The second track of their October release, The Crane Wife, is 12-and-a-half minutes long. That track, titled “The Island,” as well as the album’s bisected title track (which combined totals 15 minutes, 37 seconds), are each comprised of three movements. There’s a serial killer lullaby, a “Cold Mountain”-esque duet in the form of “Yankee Bayonet” and a track about a Ray Bradbury-style caper gone awry. Broadly speaking, those aren’t the kinds of tunes you expect to find on a “big-label” album, but those are the bookish topics for which the Decemberists were known before and they reprise themselves here. The biggest change for the band since coming to Capitol?

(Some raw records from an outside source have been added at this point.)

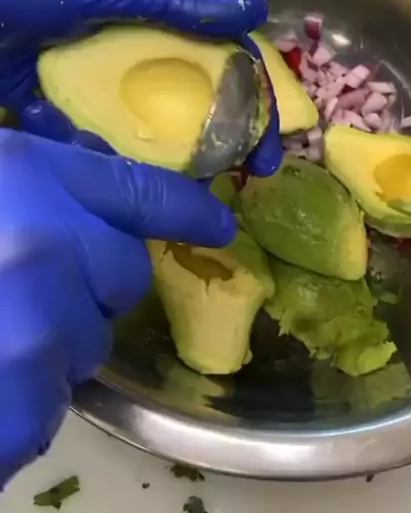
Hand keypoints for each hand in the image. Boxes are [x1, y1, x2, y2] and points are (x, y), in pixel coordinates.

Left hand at [0, 0, 280, 174]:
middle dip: (210, 150)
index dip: (251, 105)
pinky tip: (83, 161)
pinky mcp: (45, 109)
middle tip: (223, 188)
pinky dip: (84, 155)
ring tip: (159, 194)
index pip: (220, 62)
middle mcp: (127, 53)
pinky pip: (78, 144)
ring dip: (149, 162)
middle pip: (184, 107)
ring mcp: (86, 84)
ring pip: (134, 134)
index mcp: (152, 14)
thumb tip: (257, 11)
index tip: (266, 153)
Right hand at [0, 129, 235, 487]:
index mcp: (23, 178)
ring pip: (88, 343)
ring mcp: (35, 333)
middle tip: (29, 282)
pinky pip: (52, 401)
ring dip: (53, 341)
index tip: (214, 225)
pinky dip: (24, 395)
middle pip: (122, 275)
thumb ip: (24, 180)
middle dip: (92, 280)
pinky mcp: (20, 406)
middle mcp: (44, 249)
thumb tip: (71, 188)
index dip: (181, 207)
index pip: (135, 189)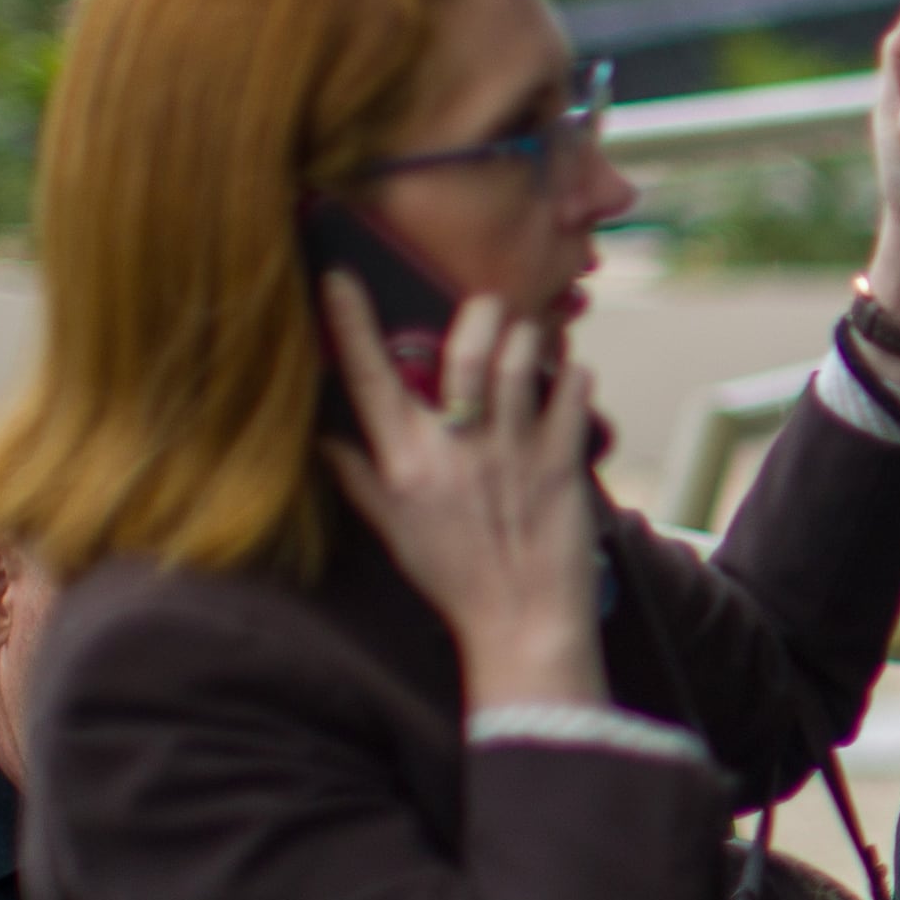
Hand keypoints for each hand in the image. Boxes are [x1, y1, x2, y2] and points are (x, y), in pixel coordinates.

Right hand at [323, 276, 606, 710]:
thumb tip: (325, 437)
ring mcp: (511, 451)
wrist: (521, 623)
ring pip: (521, 358)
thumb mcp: (392, 530)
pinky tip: (571, 374)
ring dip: (530, 337)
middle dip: (481, 312)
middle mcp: (454, 448)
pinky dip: (574, 373)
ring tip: (533, 339)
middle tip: (490, 307)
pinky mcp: (561, 461)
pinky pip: (573, 392)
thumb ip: (359, 478)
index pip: (367, 376)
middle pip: (464, 348)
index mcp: (403, 460)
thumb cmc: (455, 578)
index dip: (350, 321)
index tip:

For once the opening track isn’t in the key of E. But that’s just who The Decemberists are — more English professors than pop stars.
“I’ve always valued music that works beyond the surface level,” frontman and songwriter, Colin Meloy, says. “I do think people are smart.”
It seems like a simple truth, but it’s been one all-too-hastily ignored in the quest by record companies to broaden their market and cater to the lowest common denominator of the MTV generation. But bands like The Decemberists, also comprised of Nate Query, John Moen, Jenny Conlee and Chris Funk, are different. As Meloy told Rolling Stone in an Oct. 19 article, this band is an experiment. True, it’s been a highly successful one, one that has proven an intellectual band, whose albums demand active listening, can be commercially successful (they sold 125,000 copies of 2005 release Picaresque under the Kill Rock Stars label). But it is an experiment nonetheless.
Meloy’s true love has always been for writing. At school in Missoula, Mont., he wrote music as a side project, a slight diversion from his true love of creative writing. In truth, he only wrote it for himself, though, as Meloy theorizes, that could be one of the reasons why his songs have been so successful.
“With all due respect, I don’t really make songs for the fans and what they want,” Meloy says. “I think music is best if it’s for yourself. When you start changing your voice to appeal to what you think your constituency is, then you lose the genuineness.”
However, as his music began to take off, Meloy’s side project became his main act and his other writing was temporarily shelved. Eventually, Meloy wants to fall back into the literary trade and he’s working on a children’s book with his girlfriend, illustrator Carson Ellis, who also supplies the drawings for The Decemberists’ albums.
“We just finished a draft,” Meloy says. “At first it was challenging, but in treating it as a song, it felt a little bit easier, giving it a rhythm and so forth.”
In the meantime though, fans craving Meloy’s writing will have to be content with his music, which itself contains no shortage of material for literary dissection and interpretation.
The album is full of quaint contractions like “you’ll not,” and post-noun descriptions like “our shoulders wide and timber long,” further enhancing the period-piece feel. The album’s diction (the words “asteraceae,” “arabesques” and “parallax” can all be found on the album) is as obscure as the instruments (bouzouki, hurdy-gurdy, hammered dulcimer and glockenspiel) that accompany it, and the combination paints a fantastic scene you won’t (er … you’ll not) find anywhere else on the musical landscape.
The epic second track, “The Island” begins with a description of an idyllic landscape, which becomes the scene of a rape and a murder in the second and third movements. “When the War Came” paints a grim picture of the siege of Stalingrad in World War II. Title track, “The Crane Wife,” whose third part was actually lopped off to serve as the opening track, was inspired when Meloy came across the old Japanese folk tale in a bookstore several years ago.
“I guess it’s just the way I’m wired,” Meloy says of his attraction to fantasy. “There are those that write on headlines and that’s something I could never do.”
For all the academic inflection, The Crane Wife doesn’t come across as some sort of collegiate lecture. The prog-folk, rock sounds ensure of that. The poppy “O Valencia!” and groovy “The Perfect Crime #2” both fall into the “windows down” listening category. Even the more cranial tracks serve as enjoyable listening, which is what makes The Decemberists such a find.
Sure, you can settle for easily-produced ear candy. But if you want something more, with the Decemberists, the option is out there.
• The Decemberists play 9:30 Club Sunday, Oct. 29 and Monday, Oct. 30. Both dates are sold out.